- Church: Catholic Church
- Diocese: Rubiataba-Mozarlândia
- Appointed: 8 September 2026
- Predecessor: Adair José Guimarães
- Previous posts: Auxiliary Bishop of Belo Horizonte (2020–2026) Titular Bishop of Thisiduo (2020–2026)

Orders
- Ordination: 6 December 2003
- Consecration: 13 February 2021 by Walmor Oliveira de Azevedo

Personal details
- Born: 18 April 1972 (age 54) Fortaleza, Ceará, Brazil
- Education: University of Brasília Seminário Maior Nossa Senhora de Fátima
- Motto: In finem dilexit eos
- Coat of arms: Júlio César Gomes Moreira's coat of arms

= Júlio César Gomes Moreira =

Brazilian Roman Catholic bishop (born 1972)

Júlio César Gomes Moreira (born 18 April 1972) is a Brazilian Roman Catholic prelate who has served as bishop of Rubiataba-Mozarlândia since 2026. He previously served as an auxiliary bishop of the Archdiocese of Belo Horizonte and as titular bishop of Thisiduo from 2020 to 2026.

==Early life and education==
Moreira was born in Fortaleza, in the state of Ceará, Brazil, on 18 April 1972. He studied psychology at the University of Brasília from 1993 to 1997 and philosophy and theology at the Seminário Maior Nossa Senhora de Fátima in Brasília from 1997 to 2003. He later specialized in existential analysis and logotherapy, associated with the work of Viktor Frankl.

==Priesthood==
Moreira was ordained a priest on 6 December 2003 and was incardinated into the Archdiocese of Brasília. From 2004 to 2005 he was parish priest of São José in Brazlândia, Federal District. He served as a formator at the Seminário Maior Nossa Senhora de Fátima from 2006 to 2007 and as rector of the Seminário Propedêutico São José from 2008 to 2010.

From 2011 to 2015, Moreira served in the Archdiocese of Goiânia, where he was rector of the São João Maria Vianney Interdiocesan Seminary and the Santa Cruz Seminary. During this period he also served as parish vicar of Menino Jesus and Santo Hilário and as parish priest of São Leopoldo Mandic.

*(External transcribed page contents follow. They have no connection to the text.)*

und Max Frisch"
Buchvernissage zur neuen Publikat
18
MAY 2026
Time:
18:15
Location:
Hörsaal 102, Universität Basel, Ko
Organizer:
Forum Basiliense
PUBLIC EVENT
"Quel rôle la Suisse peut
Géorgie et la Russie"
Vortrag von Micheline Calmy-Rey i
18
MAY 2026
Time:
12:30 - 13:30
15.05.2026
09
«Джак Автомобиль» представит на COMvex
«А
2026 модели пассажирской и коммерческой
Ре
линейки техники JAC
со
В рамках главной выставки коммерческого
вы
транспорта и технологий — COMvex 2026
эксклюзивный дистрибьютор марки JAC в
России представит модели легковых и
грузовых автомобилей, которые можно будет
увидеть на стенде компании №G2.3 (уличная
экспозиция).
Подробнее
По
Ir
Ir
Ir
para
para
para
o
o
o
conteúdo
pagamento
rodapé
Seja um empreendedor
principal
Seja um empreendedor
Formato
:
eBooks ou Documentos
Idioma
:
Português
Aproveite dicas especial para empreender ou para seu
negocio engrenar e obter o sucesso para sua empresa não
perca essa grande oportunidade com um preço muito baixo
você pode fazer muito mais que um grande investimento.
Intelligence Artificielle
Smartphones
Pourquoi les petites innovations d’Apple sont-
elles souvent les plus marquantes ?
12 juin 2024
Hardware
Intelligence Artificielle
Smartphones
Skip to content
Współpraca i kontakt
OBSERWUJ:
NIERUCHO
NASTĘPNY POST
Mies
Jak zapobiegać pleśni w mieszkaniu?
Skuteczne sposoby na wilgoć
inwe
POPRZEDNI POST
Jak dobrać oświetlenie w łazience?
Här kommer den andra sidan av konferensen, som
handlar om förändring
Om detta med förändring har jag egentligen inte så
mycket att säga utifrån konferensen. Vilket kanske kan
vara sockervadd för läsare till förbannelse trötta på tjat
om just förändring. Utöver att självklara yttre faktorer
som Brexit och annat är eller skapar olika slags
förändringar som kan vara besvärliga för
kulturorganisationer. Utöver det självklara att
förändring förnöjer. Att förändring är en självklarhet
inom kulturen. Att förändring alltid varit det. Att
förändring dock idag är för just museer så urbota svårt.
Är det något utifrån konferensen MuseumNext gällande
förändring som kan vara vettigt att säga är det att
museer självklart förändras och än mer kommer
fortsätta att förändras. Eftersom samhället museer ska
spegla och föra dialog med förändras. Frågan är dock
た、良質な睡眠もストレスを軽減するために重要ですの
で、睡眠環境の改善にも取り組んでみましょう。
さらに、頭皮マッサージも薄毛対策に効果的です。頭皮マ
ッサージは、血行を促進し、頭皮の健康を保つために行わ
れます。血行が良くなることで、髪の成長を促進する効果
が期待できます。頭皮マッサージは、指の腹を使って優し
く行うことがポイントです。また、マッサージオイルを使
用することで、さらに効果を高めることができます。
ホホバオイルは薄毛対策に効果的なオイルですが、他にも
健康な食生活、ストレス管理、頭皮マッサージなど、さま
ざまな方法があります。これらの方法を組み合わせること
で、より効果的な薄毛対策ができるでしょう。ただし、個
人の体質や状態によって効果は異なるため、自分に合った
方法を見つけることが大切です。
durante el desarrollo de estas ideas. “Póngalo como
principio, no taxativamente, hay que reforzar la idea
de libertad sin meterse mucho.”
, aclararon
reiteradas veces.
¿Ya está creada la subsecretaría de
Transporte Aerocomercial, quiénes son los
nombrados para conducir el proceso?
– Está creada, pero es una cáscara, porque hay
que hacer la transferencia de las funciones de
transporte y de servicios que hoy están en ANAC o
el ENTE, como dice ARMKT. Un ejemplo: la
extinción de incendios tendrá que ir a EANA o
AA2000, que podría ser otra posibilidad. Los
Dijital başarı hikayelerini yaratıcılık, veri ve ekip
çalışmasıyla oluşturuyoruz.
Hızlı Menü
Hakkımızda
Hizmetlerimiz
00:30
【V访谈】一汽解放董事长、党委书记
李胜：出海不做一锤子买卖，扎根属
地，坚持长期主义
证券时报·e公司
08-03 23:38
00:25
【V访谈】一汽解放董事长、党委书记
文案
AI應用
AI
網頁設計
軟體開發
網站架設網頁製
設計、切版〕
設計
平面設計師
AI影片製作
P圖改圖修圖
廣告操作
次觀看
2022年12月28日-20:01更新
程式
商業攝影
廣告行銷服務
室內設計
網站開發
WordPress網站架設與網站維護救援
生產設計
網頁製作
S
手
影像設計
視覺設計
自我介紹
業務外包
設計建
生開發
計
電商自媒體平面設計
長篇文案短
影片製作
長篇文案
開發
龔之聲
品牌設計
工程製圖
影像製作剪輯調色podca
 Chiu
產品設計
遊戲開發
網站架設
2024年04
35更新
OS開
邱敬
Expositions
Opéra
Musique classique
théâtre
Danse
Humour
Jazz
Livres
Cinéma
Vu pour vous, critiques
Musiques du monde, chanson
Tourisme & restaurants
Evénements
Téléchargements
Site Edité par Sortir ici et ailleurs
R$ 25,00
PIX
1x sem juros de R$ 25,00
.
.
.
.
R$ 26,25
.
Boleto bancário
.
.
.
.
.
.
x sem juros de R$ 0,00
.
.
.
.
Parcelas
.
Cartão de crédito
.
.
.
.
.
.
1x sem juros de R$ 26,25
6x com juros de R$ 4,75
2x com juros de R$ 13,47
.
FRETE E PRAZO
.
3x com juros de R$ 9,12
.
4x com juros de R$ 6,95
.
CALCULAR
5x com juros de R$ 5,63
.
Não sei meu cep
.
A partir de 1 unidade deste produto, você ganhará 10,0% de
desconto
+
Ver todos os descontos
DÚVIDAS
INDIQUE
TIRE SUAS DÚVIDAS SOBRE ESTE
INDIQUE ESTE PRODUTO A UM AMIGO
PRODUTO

He was subsequently involved in pastoral ministry in Brasília, including service at the Sanctuary of the Most Blessed Sacrament and as episcopal vicar of the Centro vicariate. From 2017 to 2020 he was parish priest of Nossa Senhora do Rosário de Fátima in Sobradinho and coordinator of priestly ministry in the Archdiocese of Brasília. He also served in the Organization of Seminaries and Institutes of Brazil (OSIB) at national and regional levels.

==Episcopate==
On 23 December 2020, Pope Francis appointed Moreira auxiliary bishop of the Archdiocese of Belo Horizonte and titular bishop of Thisiduo. His episcopal ordination took place on 13 February 2021 at the Cathedral of Nossa Senhora Aparecida in Brasília. Walmor Oliveira de Azevedo, Archbishop of Belo Horizonte, was the principal consecrator, with Paulo Cezar Costa, Archbishop of Brasília, and Washington Cruz, Archbishop of Goiânia, serving as principal co-consecrators.

As auxiliary bishop of Belo Horizonte, Moreira served in the archdiocese's episcopal administration and pastoral ministry.

===Bishop of Rubiataba-Mozarlândia===
On 8 September 2026, Pope Leo XIV appointed Moreira bishop of the Diocese of Rubiataba–Mozarlândia, transferring him from the titular see of Thisiduo and from his office as auxiliary bishop of Belo Horizonte. The appointment made him the fifth diocesan bishop of Rubiataba-Mozarlândia.